Very interesting, a documentary. It’s the first time the art style isn’t easy to define. It’s a mix of CGI frames with rather common character designs. Most of the time we see robots doing their thing, and we don’t really see that many humans.
In any case, this documentary explains how The Matrix originated, why the robots took over control and more background information behind The Matrix. It’s a rather gruesome tale, which makes clear that humanity indeed got what it deserved. This film has been split in two, so the last remaining one will end this story.
In the beginning, humans constructed robots, and the robots fully obeyed the humans. The robot design was rather unrealistic, but it does bring over the point. The robots possessed AI, and they were treated rather badly.

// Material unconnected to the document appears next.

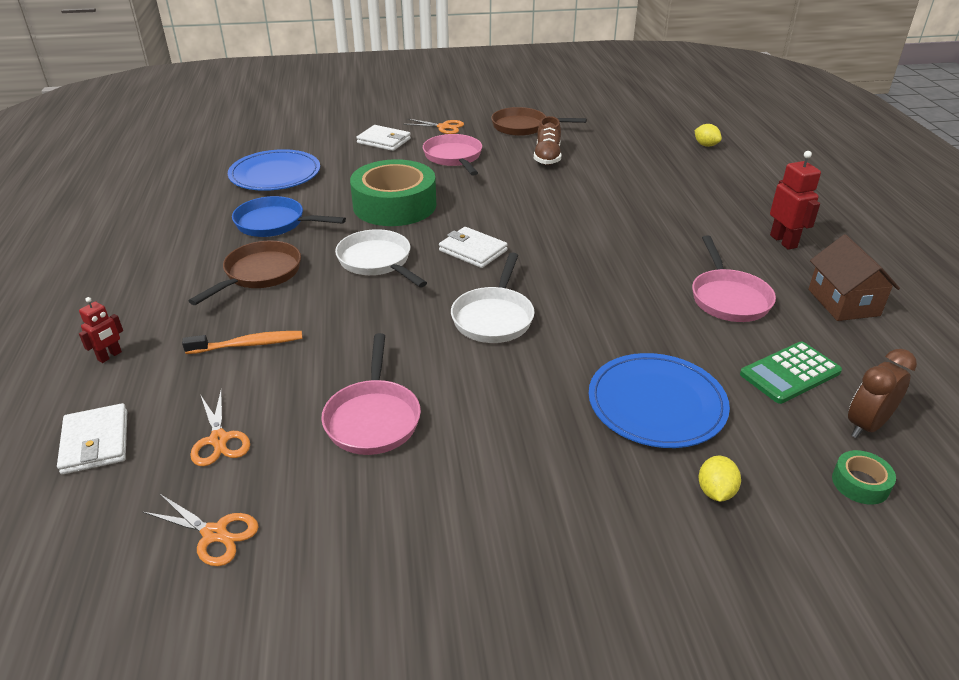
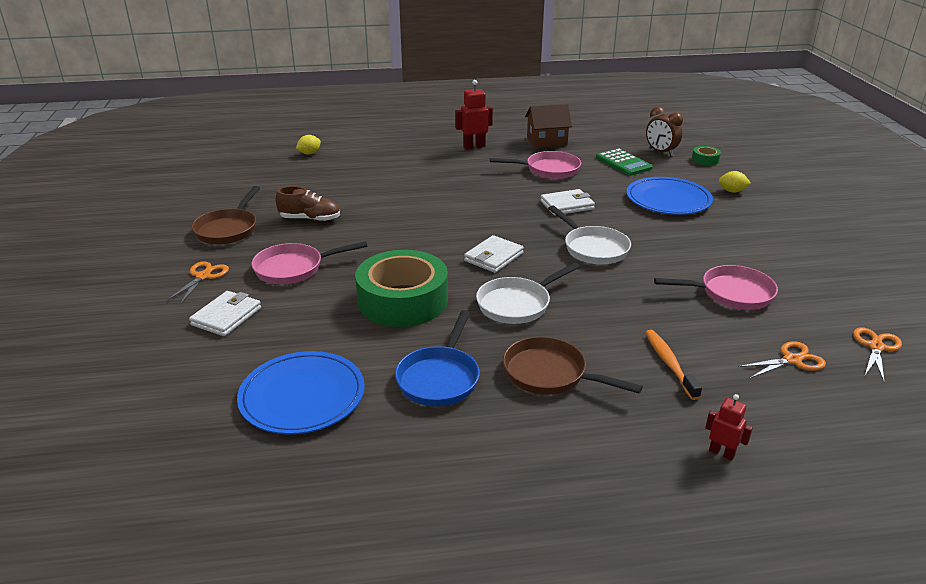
camera: 90 degrees left, 5 degrees down
(95, 442) = (835, 429): white wallet -> white wallet (567, 205)
(494, 317) = (593, 248): white pan -> white pan turned 45 degrees clockwise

Still, entire armies of robots kept working for the humans, doing all of the hard, harsh and dirty jobs.
Then, one robot stood up against its master, and killed him and his entire family. Because of this, humans got scared, and tried to dispose of the robots. What followed was a huge war in which the robots were shamelessly killed off in huge masses. People became to hate the machines. With passion. What follows is a couple of scenes showing the graveyards for these robots. It’s not funny when you realize how many of these were dumped. Entire ocean floors were filled with their corpses.
The surviving machines fled, in order to start a nation of their own, somewhere in Arabia. They called their nation “Zero-One”, or 01. They began to live a life of their own, improving their own AI and equipment. They then attempted to coexist with humans, and participate in the world economy. However.
The leaders of the humans, with their power degrading, didn’t feel anything for cooperation with the robots, who still had good intentions at that time. The robots, attempting to be recognized were killed off. What happens afterwards, we learn in the second part of The Second Renaissance.
Yet again, we’ve got lots of symbolism in this movie. The robots have been given a uniform and human-like design, like in most ancient robot movies. It’s not really realistic when you look at today’s huge diversity of machines. But by giving these robots human characteristics, this film does manage to give them a uniformity. Because of this, things don’t get unnecessarily complicated. And it also provokes some sympathy for these robots, like Matriculated tried to do. I’d say that The Second Renaissance managed to do this better than Matriculated.
Huge exterminations, like shown here, have occurred more often in the history of humanity, at times, even more extreme than this one. Most mass murderers never really got their equal payback (Incans vs. Spain, anyone?). This time, however, payback in the most extreme form arrives. Still, the fact does remain that people uninvolved got their payback as well. I guess that’s inevitable.
The question remains whether what the robots did was the right thing. After all, they were heavily abused, and revenge is sweet. Apparently, even for robots. Still, both the humans and the robots were wrong in this case. The humans for abusing the robots, and the robots for going through the extreme measures of locking the humans up. What happened to love and peace, everyone?